India Independence Day
India Independence Day is observed annually as a national holiday in India commemorating the nation’s independence from British rule on 15 August 1947. India attained freedom following an independence movement noted for largely nonviolent resistance and civil disobedience led by the Indian National Congress. Independence coincided with the partition of India, in which the British Indian Empire was divided along religious lines into the Dominions of India and Pakistan; the partition was accompanied by violent riots and mass casualties.
Independence Day is a day when people pay homage to their leaders and those who fought for India’s freedom in the past. The period leading up to Independence Day is a time when major government buildings are illuminated with strings of lights and the tricolor flutters from homes and other buildings.
The struggle for India’s Independence began in 1857 with the Sepoy Mutiny in Meerut. Later, in the 20th century, the Indian National Congress and other political organizations, under the leadership of Mahatma Gandhi, launched a countrywide independence movement. Colonial powers were transferred to India on August 15, 1947.
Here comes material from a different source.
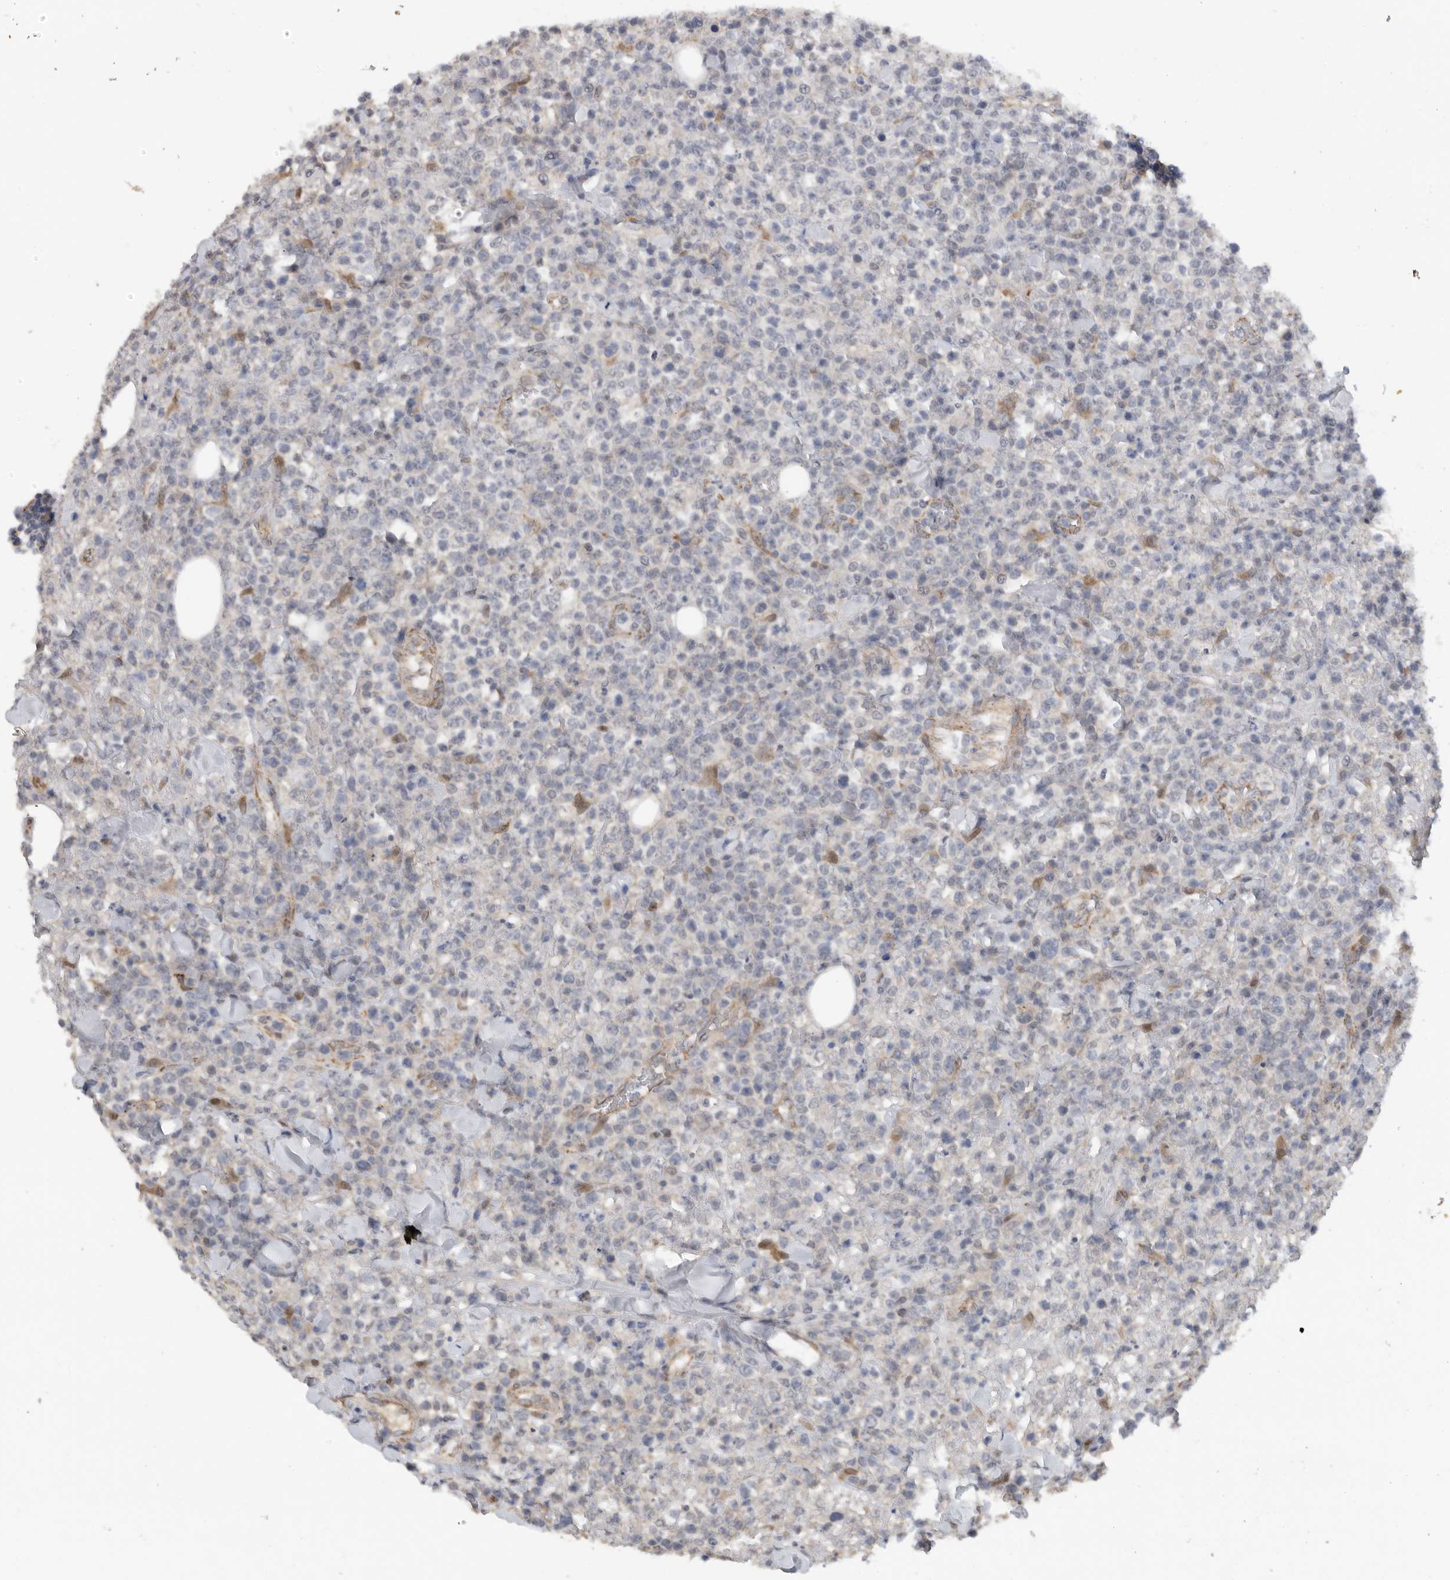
{"staining": {"intensity": "negative", "quantity": "none", "location": "none"}, "tissue": "lymphoma", "cell_type": "Tumor cells", "image_type": "cancer", "snomed": [{"axis": "morphology", "description": "Malignant lymphoma, non-Hodgkin's type, High grade"}, {"axis": "topography", "description": "Colon"}], "caption": "Histopathology image shows no significant protein staining in tumor cells of high-grade malignant lymphoma, non-Hodgkin's type.", "gene": "DYRK2", "patient": {"sex": "female", "age": 53}}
The Constituent Assembly, to who power was to be transferred, met to celebrate India’s independence at 11pm on August 14, 1947. India gained its liberty and became a free country at midnight between August 14 and August 15, 1947. It was then that the free India’s first prime minister Pandit Jawaharlal Nehru gave his famous “Tryst with Destiny” speech. People across India are reminded of the meaning of this event that it marked the start of a new era of deliverance from the British colonialism that took place in India for more than 200 years.